His books were my earliest remembered reading material in elementary school.
“The juveniles,” the publishers called them, but it seems to me they introduced a lot of sophisticated thought in easily understood stories.
Readable by adults and children, then and now.
Books have always been used to “brainwash” children, but the style, plots, and principles were better back then.
@ RaySoCal > “Shipwrecked article on Chaneys defense is interesting. … Seems lots of scammers are out there.”
I’m reading something FAR more nefarious into Chansley’s first lawyer’s behavior.
Given the totality of the context, as described by Mr. Shipley, is it possible that Watkins was a DOJ stooge?
AesopFan: “Books have always been used to “brainwash” children, but the style, plots, and principles were better back then.” They sure were.
One of my favorite YA authors was Robb White, father of NPR (alas) commentator Bailey White. “The Lion’s Paw”, “Secret Sea”, “Up Periscope”, “Torpedo Run”, “The Survivor”, “Silent Ship, Silent Sea” (inspired by the case of the USS Jarvis). Well-written and accessible to young readers without being patronizing. All available for $.35 or $.50 apiece through Scholastic Book Services. Prices for used copies have been driven way up by Boomer nostalgia.
Big Brother is evil. No one can read 1984 and conclude otherwise.
The Democrats are Big Brother.
Hubert,
“Up Periscope” was my second favorite Scholastic paperback as a ten-year-old. “The Mad Scientists Club” was #1.
Stan: my favorite as a ten-year-old was “The Lion’s Paw”. One thing Robb did very well was write about budding boy-girl awareness and attraction without being creepy.
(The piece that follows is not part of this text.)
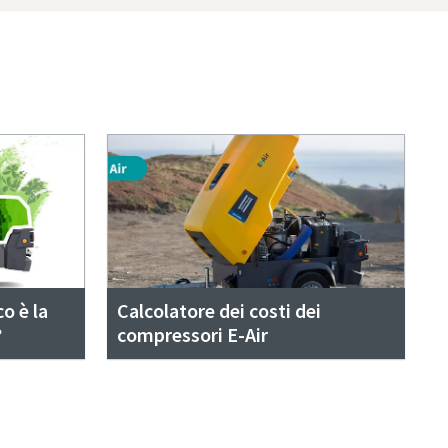
o è la
Calcolatore dei costi dei
?
compressori E-Air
It certainly worked for me.
I didn’t read “The Mad Scientists’ Club” but I did read all the Danny Dunn “scientific mysteries”. Good stuff.
Other childhood favorites: the “We Were There” series of YA historical novels, Rosemary Sutcliff’s “Warrior Scarlet”, Lloyd Alexander’s “Chronicles of Prydain” series, Esther Forbes’ “Johnny Tremain”, and, eventually, Tolkien. I spent the entire summer of 1969 reading “The Hobbit” and “The Lord of the Rings” in sequence.
And yes to your comment on the treatment of the January 6th protesters. The Left are masters of lawfare. We need to catch up. For an example of somebody doing what needs to be done, see Bill Jacobson’s Equal Protection Project at https://equalprotect.org/.
If you are a lawyer supporting MAGA Types, you may get targeted through lawfare.
An example:
https://thomasresurgence.substack.com/p/the-craven-surrender-of-jenna-ellis
From what I read, the previous lawyer was self agrandizing, and did not due to duty to his client. Some would characterize it as betraying his client’s interests. His reputation in his home town is great.
This is a challenge. Not all lawyers are equally good. Some are incompetent, self centered, and lack time and resources and will sell you down the river. Others are amazing. The OJ Dream Team showed me that money makes a huge difference in the court. It’s often about who has the more resources, and better lawyer. Not about justice.
AesopFan on March 20, 2023 at 2:47 am said:
“I’m reading something FAR more nefarious into Chansley’s first lawyer’s behavior.
Given the totality of the context, as described by Mr. Shipley, is it possible that Watkins was a DOJ stooge?”